Feedback: (mentor-to-mentor)
This repo does something very few juniors ever experience:
It lets them touch the architecture, not just tune knobs on top of it.
GPT-PLAY is a tiny, runnable GPT-style Transformer project aimed at juniors for learning, not benchmarking.
The goal is simple:
- Understand the Transformer architecture
- Understand datasets
- Run it
- Train it
- See text come out
- Change things and observe what breaks or improves
This is NOT about fine-tuning large models. This is about understanding what a GPT actually is.
- A minimal decoder-only Transformer (GPT-style)
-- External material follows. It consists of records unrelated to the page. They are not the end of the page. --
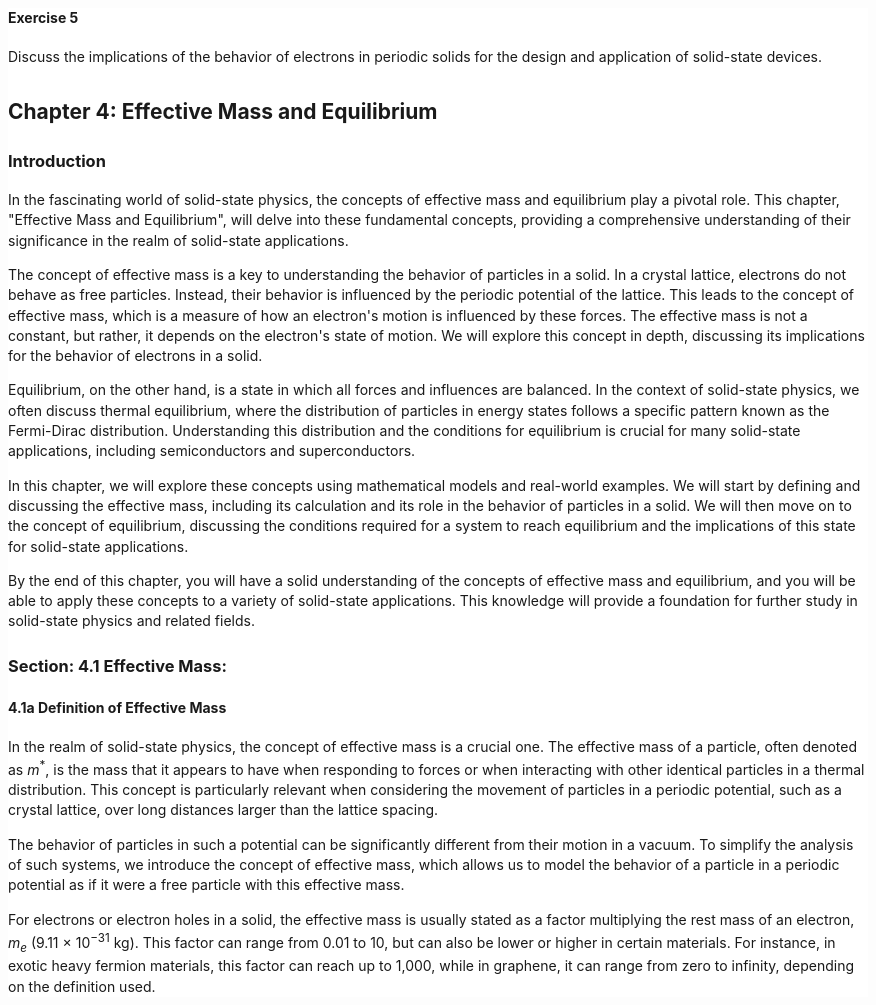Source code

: #### Exercise 5
Discuss the implications of the behavior of electrons in periodic solids for the design and application of solid-state devices.

## Chapter 4: Effective Mass and Equilibrium

### Introduction

In the fascinating world of solid-state physics, the concepts of effective mass and equilibrium play a pivotal role. This chapter, "Effective Mass and Equilibrium", will delve into these fundamental concepts, providing a comprehensive understanding of their significance in the realm of solid-state applications.

The concept of effective mass is a key to understanding the behavior of particles in a solid. In a crystal lattice, electrons do not behave as free particles. Instead, their behavior is influenced by the periodic potential of the lattice. This leads to the concept of effective mass, which is a measure of how an electron's motion is influenced by these forces. The effective mass is not a constant, but rather, it depends on the electron's state of motion. We will explore this concept in depth, discussing its implications for the behavior of electrons in a solid.

Equilibrium, on the other hand, is a state in which all forces and influences are balanced. In the context of solid-state physics, we often discuss thermal equilibrium, where the distribution of particles in energy states follows a specific pattern known as the Fermi-Dirac distribution. Understanding this distribution and the conditions for equilibrium is crucial for many solid-state applications, including semiconductors and superconductors.

In this chapter, we will explore these concepts using mathematical models and real-world examples. We will start by defining and discussing the effective mass, including its calculation and its role in the behavior of particles in a solid. We will then move on to the concept of equilibrium, discussing the conditions required for a system to reach equilibrium and the implications of this state for solid-state applications.

By the end of this chapter, you will have a solid understanding of the concepts of effective mass and equilibrium, and you will be able to apply these concepts to a variety of solid-state applications. This knowledge will provide a foundation for further study in solid-state physics and related fields.

### Section: 4.1 Effective Mass:

#### 4.1a Definition of Effective Mass

In the realm of solid-state physics, the concept of effective mass is a crucial one. The effective mass of a particle, often denoted as $m^*$, is the mass that it appears to have when responding to forces or when interacting with other identical particles in a thermal distribution. This concept is particularly relevant when considering the movement of particles in a periodic potential, such as a crystal lattice, over long distances larger than the lattice spacing. 

The behavior of particles in such a potential can be significantly different from their motion in a vacuum. To simplify the analysis of such systems, we introduce the concept of effective mass, which allows us to model the behavior of a particle in a periodic potential as if it were a free particle with this effective mass. 

For electrons or electron holes in a solid, the effective mass is usually stated as a factor multiplying the rest mass of an electron, $m_e$ (9.11 × 10$^{-31}$ kg). This factor can range from 0.01 to 10, but can also be lower or higher in certain materials. For instance, in exotic heavy fermion materials, this factor can reach up to 1,000, while in graphene, it can range from zero to infinity, depending on the definition used.
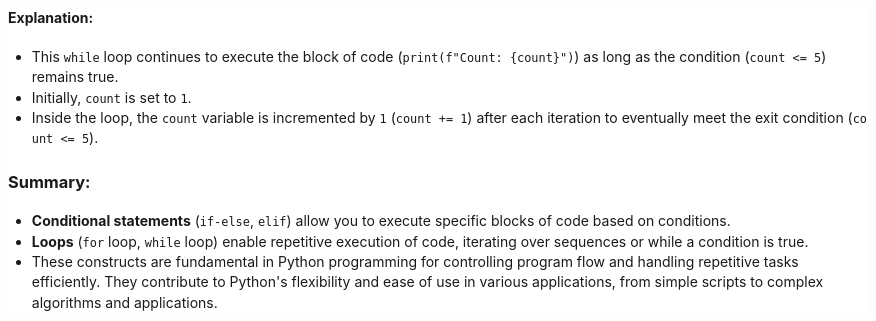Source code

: #### Explanation:

- This `while` loop continues to execute the block of code (`print(f"Count: {count}")`) as long as the condition (`count <= 5`) remains true.
- Initially, `count` is set to `1`.
- Inside the loop, the `count` variable is incremented by `1` (`count += 1`) after each iteration to eventually meet the exit condition (`count <= 5`).

### Summary:

- **Conditional statements** (`if-else`, `elif`) allow you to execute specific blocks of code based on conditions.
- **Loops** (`for` loop, `while` loop) enable repetitive execution of code, iterating over sequences or while a condition is true.
- These constructs are fundamental in Python programming for controlling program flow and handling repetitive tasks efficiently. They contribute to Python's flexibility and ease of use in various applications, from simple scripts to complex algorithms and applications.
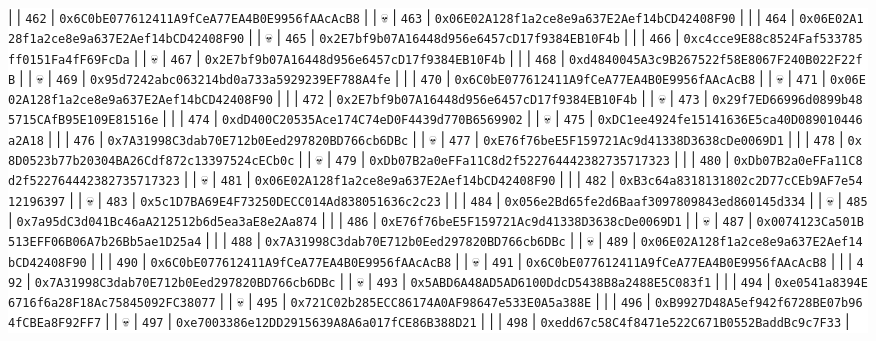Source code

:|  | `462` | `0x6C0bE077612411A9fCeA77EA4B0E9956fAAcAcB8` |
| 💀 | `463` | `0x06E02A128f1a2ce8e9a637E2Aef14bCD42408F90` |
|  | `464` | `0x06E02A128f1a2ce8e9a637E2Aef14bCD42408F90` |
| 💀 | `465` | `0x2E7bf9b07A16448d956e6457cD17f9384EB10F4b` |
|  | `466` | `0xc4cce9E88c8524Faf533785ff0151Fa4fF69FcDa` |
| 💀 | `467` | `0x2E7bf9b07A16448d956e6457cD17f9384EB10F4b` |
|  | `468` | `0xd4840045A3c9B267522f58E8067F240B022F22fB` |
| 💀 | `469` | `0x95d7242abc063214bd0a733a5929239EF788A4fe` |
|  | `470` | `0x6C0bE077612411A9fCeA77EA4B0E9956fAAcAcB8` |
| 💀 | `471` | `0x06E02A128f1a2ce8e9a637E2Aef14bCD42408F90` |
|  | `472` | `0x2E7bf9b07A16448d956e6457cD17f9384EB10F4b` |
| 💀 | `473` | `0x29f7ED66996d0899b485715CAfB95E109E81516e` |
|  | `474` | `0xdD400C20535Ace174C74eD0F4439d770B6569902` |
| 💀 | `475` | `0xDC1ee4924fe15141636E5ca40D089010446a2A18` |
|  | `476` | `0x7A31998C3dab70E712b0Eed297820BD766cb6DBc` |
| 💀 | `477` | `0xE76f76beE5F159721Ac9d41338D3638cDe0069D1` |
|  | `478` | `0x8D0523b77b20304BA26Cdf872c13397524cECb0c` |
| 💀 | `479` | `0xDb07B2a0eFFa11C8d2f522764442382735717323` |
|  | `480` | `0xDb07B2a0eFFa11C8d2f522764442382735717323` |
| 💀 | `481` | `0x06E02A128f1a2ce8e9a637E2Aef14bCD42408F90` |
|  | `482` | `0xB3c64a8318131802c2D77cCEb9AF7e5412196397` |
| 💀 | `483` | `0x5c1D7BA69E4F73250DECC014Ad838051636c2c23` |
|  | `484` | `0x056e2Bd65fe2d6Baaf3097809843ed860145d334` |
| 💀 | `485` | `0x7a95dC3d041Bc46aA212512b6d5ea3aE8e2Aa874` |
|  | `486` | `0xE76f76beE5F159721Ac9d41338D3638cDe0069D1` |
| 💀 | `487` | `0x0074123Ca501B513EFF06B06A7b26Bb5ae1D25a4` |
|  | `488` | `0x7A31998C3dab70E712b0Eed297820BD766cb6DBc` |
| 💀 | `489` | `0x06E02A128f1a2ce8e9a637E2Aef14bCD42408F90` |
|  | `490` | `0x6C0bE077612411A9fCeA77EA4B0E9956fAAcAcB8` |
| 💀 | `491` | `0x6C0bE077612411A9fCeA77EA4B0E9956fAAcAcB8` |
|  | `492` | `0x7A31998C3dab70E712b0Eed297820BD766cb6DBc` |
| 💀 | `493` | `0x5ABD6A48AD5AD6100DdcD5438B8a2488E5C083f1` |
|  | `494` | `0xe0541a8394E6716f6a28F18Ac75845092FC38077` |
| 💀 | `495` | `0x721C02b285ECC86174A0AF98647e533E0A5a388E` |
|  | `496` | `0xB9927D48A5ef942f6728BE07b964fCBEa8F92FF7` |
| 💀 | `497` | `0xe7003386e12DD2915639A8A6a017fCE86B388D21` |
|  | `498` | `0xedd67c58C4f8471e522C671B0552BaddBc9c7F33` |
- Character-level language modeling
- Train-from-scratch on a tiny text file
- Fully readable, hackable code
- No frameworks, no abstractions, no hidden magic
If you can run this, you understand more than most people who say "I fine-tuned a model".
- Python 3.9+
- PyTorch 2.x (CPU is fine)
Install PyTorch (CPU example):
pip install torch
-
Put any text you like into input.txt (a README, a story, logs, anything)
-
Run:
python play.py
-
Watch:
- Loss go down
- Text slowly start to make sense
Open play.py and gpt.py and experiment:
- Change num_layers
- Change num_heads
- Change embedding size
- Change block_size
- Change learning rate
- Break it and fix it
This is how understanding is built.
This model will NOT produce good text. That is not the point.
The point is:
- Architecture over tooling
- Understanding over scale
- Learning how GPTs actually work
To make GPT-PLAY educational, we've included a tiny, highly predictable dataset in input.txt. This dataset is designed so that after a few hundred training steps, you will see the model start generating correct words and sequences.
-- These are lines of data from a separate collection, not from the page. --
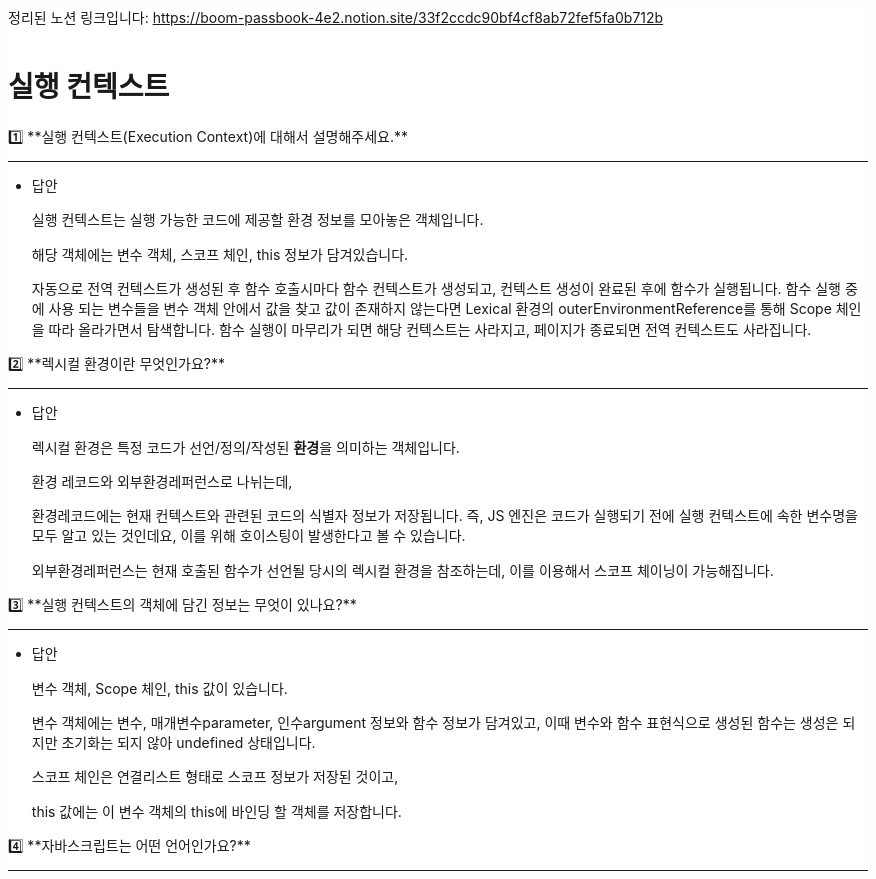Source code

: 정리된 노션 링크입니다: https://boom-passbook-4e2.notion.site/33f2ccdc90bf4cf8ab72fef5fa0b712b

# 실행 컨텍스트

<aside>
1️⃣ **실행 컨텍스트(Execution Context)에 대해서 설명해주세요.**

---

- 답안
    
    실행 컨텍스트는 실행 가능한 코드에 제공할 환경 정보를 모아놓은 객체입니다.
    
    해당 객체에는 변수 객체, 스코프 체인, this 정보가 담겨있습니다.
    
    자동으로 전역 컨텍스트가 생성된 후 함수 호출시마다 함수 컨텍스트가 생성되고, 컨텍스트 생성이 완료된 후에 함수가 실행됩니다. 함수 실행 중에 사용 되는 변수들을 변수 객체 안에서 값을 찾고 값이 존재하지 않는다면 Lexical 환경의 outerEnvironmentReference를 통해 Scope 체인을 따라 올라가면서 탐색합니다. 함수 실행이 마무리가 되면 해당 컨텍스트는 사라지고, 페이지가 종료되면 전역 컨텍스트도 사라집니다. 
    
</aside>

<aside>
2️⃣ **렉시컬 환경이란 무엇인가요?**

---

- 답안
    
    렉시컬 환경은 특정 코드가 선언/정의/작성된 **환경**을 의미하는 객체입니다. 
    
    환경 레코드와 외부환경레퍼런스로 나뉘는데, 
    
    환경레코드에는 현재 컨텍스트와 관련된 코드의 식별자 정보가 저장됩니다. 즉, JS 엔진은 코드가 실행되기 전에 실행 컨텍스트에 속한 변수명을 모두 알고 있는 것인데요, 이를 위해 호이스팅이 발생한다고 볼 수 있습니다. 
    
    외부환경레퍼런스는 현재 호출된 함수가 선언될 당시의 렉시컬 환경을 참조하는데, 이를 이용해서 스코프 체이닝이 가능해집니다.
    
</aside>

<aside>
3️⃣ **실행 컨텍스트의 객체에 담긴 정보는 무엇이 있나요?**

---

- 답안
    
    변수 객체, Scope 체인, this 값이 있습니다.
    
    변수 객체에는 변수, 매개변수parameter, 인수argument 정보와 함수 정보가 담겨있고, 이때 변수와 함수 표현식으로 생성된 함수는 생성은 되지만 초기화는 되지 않아 undefined 상태입니다.
    
    스코프 체인은 연결리스트 형태로 스코프 정보가 저장된 것이고,
    
    this 값에는 이 변수 객체의 this에 바인딩 할 객체를 저장합니다.
    
</aside>

<aside>
4️⃣ **자바스크립트는 어떤 언어인가요?**

---
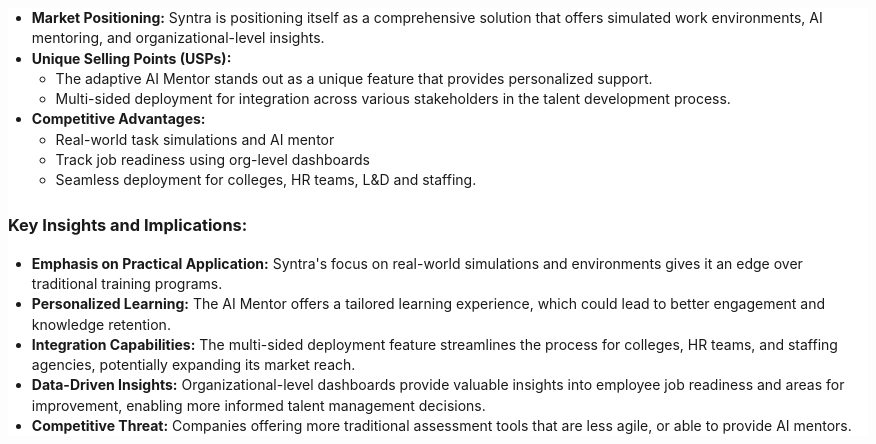 *   **Market Positioning:** Syntra is positioning itself as a comprehensive solution that offers simulated work environments, AI mentoring, and organizational-level insights.
*   **Unique Selling Points (USPs):**
    *   The adaptive AI Mentor stands out as a unique feature that provides personalized support.
    *   Multi-sided deployment for integration across various stakeholders in the talent development process.
*   **Competitive Advantages:**
    *   Real-world task simulations and AI mentor
    *   Track job readiness using org-level dashboards
    *   Seamless deployment for colleges, HR teams, L&D and staffing.

### Key Insights and Implications:

*   **Emphasis on Practical Application:** Syntra's focus on real-world simulations and environments gives it an edge over traditional training programs.
*   **Personalized Learning:** The AI Mentor offers a tailored learning experience, which could lead to better engagement and knowledge retention.
*   **Integration Capabilities:** The multi-sided deployment feature streamlines the process for colleges, HR teams, and staffing agencies, potentially expanding its market reach.
*   **Data-Driven Insights:** Organizational-level dashboards provide valuable insights into employee job readiness and areas for improvement, enabling more informed talent management decisions.
*   **Competitive Threat:** Companies offering more traditional assessment tools that are less agile, or able to provide AI mentors.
- How repeated patterns in data help a model converge faster
- How small vocabulary and simple sequences make the model “memorize” effectively
- Why dataset quality and structure matter more than hyperparameter tuning at this stage
-
Ensure
input.txtcontains the example dataset (words and short sequences), for example:the cat
the dog
the fish
the bird
apple is red
banana is yellow
orange is orange
i like cats
i like dogs
... -
Run the training script:
python play.py
-
Observe output every 100–300 steps:
-
Initially, the model produces mostly gibberish
-
After ~500–1000 steps, you will start seeing sequences like:
the cat
the dog
apple is red
banana is yellow -
This shows convergence and how the model learns from repetitive patterns
- Experiment:
- Add new words or phrases to the dataset and re-run
- Observe how long it takes for the model to reproduce new sequences
- Try breaking patterns intentionally to see what happens
This exercise clearly demonstrates the importance of datasets in training:
- Even a tiny model can memorize predictable sequences
- Without repetition or structure, convergence is slow or incoherent
- Understanding what data you feed is just as important as how you train it
Educational playground. Safe to break. Encouraged to experiment.